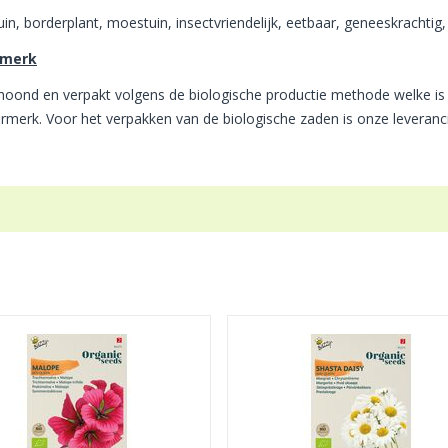
tuin, borderplant, moestuin, insectvriendelijk, eetbaar, geneeskrachtig,
rmerk
choond en verpakt volgens de biologische productie methode welke is
rmerk. Voor het verpakken van de biologische zaden is onze leveranc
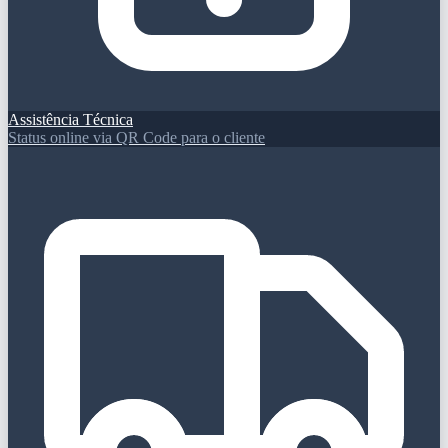
Assistência Técnica
Status online via QR Code para o cliente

....

Activity: Recast every line of text in the records above as a JSON list of strings, with one string per line and no blank lines. Leave the pictures out of the answer.

Result of the task:
[
  "tuin, borderplant, moestuin, insectvriendelijk, eetbaar, geneeskrachtig,",
  "rmerk",
  "choond en verpakt volgens de biologische productie methode welke is",
  "rmerk. Voor het verpakken van de biologische zaden is onze leveranc",
  "Assistência Técnica",
  "Status online via QR Code para o cliente"
]